I lived in Boston for eleven years; I worked inside Manhattan’s Rockefeller Center for a summer. I once fell asleep in Spain and woke up in France. I’ve been to Ireland twice, Italy, Iceland and Scotland once, and to nearly every major American city for more than a weekend. I’ve never felt compelled to write about those places the way I do about Buffalo. It’s forever been an underutilized backdrop, full of faded glory amid glimmers of progress and waterfront panoramas; it’s loaded with complex characters striving for genuine salvation in the shadows of economic stall. Its story has surrounded my own story, and continues to affect me with its successes and failures. Some days, I smile at nineteenth-century buildings being refurbished by flanneled laborers; other days, I seethe down sidewalks as another Hunt Realty sign finds an empty storefront. Both experiences sear through me in different ways, both eliciting intense feelings usually reserved for personal hardships. But that tightening cringe in my stomach—whether from excitement or resentment—proves I care. It’s undeniable evidence of an intense and, at times, exhausting personal connection. And it’s a multi-faceted emotional connection that’s injected a voice, passion and literary purpose into every Buffalo-set item I’ve ever scribbled.

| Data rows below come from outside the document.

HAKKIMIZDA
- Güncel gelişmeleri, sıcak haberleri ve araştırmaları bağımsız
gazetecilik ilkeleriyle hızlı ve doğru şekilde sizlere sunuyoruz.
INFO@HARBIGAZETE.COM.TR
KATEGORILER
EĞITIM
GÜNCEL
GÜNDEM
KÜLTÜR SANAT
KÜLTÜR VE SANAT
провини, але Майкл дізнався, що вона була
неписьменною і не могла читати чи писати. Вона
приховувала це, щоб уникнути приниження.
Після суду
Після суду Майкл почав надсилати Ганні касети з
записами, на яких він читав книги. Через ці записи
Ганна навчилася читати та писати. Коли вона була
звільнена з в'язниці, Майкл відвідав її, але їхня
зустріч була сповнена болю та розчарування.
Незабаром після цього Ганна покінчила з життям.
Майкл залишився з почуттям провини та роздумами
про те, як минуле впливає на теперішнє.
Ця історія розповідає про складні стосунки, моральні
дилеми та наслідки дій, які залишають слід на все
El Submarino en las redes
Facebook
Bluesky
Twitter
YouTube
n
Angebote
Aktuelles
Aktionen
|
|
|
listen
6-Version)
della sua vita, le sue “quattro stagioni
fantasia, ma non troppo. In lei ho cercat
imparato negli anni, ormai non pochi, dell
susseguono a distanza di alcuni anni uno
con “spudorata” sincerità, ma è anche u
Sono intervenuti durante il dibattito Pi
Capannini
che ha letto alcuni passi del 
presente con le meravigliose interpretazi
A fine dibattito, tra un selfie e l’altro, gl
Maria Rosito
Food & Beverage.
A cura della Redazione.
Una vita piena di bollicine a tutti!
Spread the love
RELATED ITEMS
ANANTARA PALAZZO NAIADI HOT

And maybe that’s why I moved back here last year. Maybe I grew tired of disrespecting this connection, of treating it with distance when it’s actually truly special. Maybe I got sick of not contributing to the place whose avenues, buildings and barflies have given me chapters of narrative inspiration. Or maybe I’ve simply grown weary of writing essays, columns and novels about the only home I’d ever claim, all while keeping it four hundred miles away.
Whatever the reason, one thing is certain: I’m back, living and writing in the Queen City of the Lakes. Our winters are cold, but our summers are gorgeous. Our local economy’s inconsistent, but our neighborhoods are varied and vibrant. All our streets aren’t ripe with jewels, but many of them feel like mine. If you need me, I’ll be here.
This is my home.
(Author's note #2: This entry was posted while listening to "Vagabond Moon" by Willie Nile.)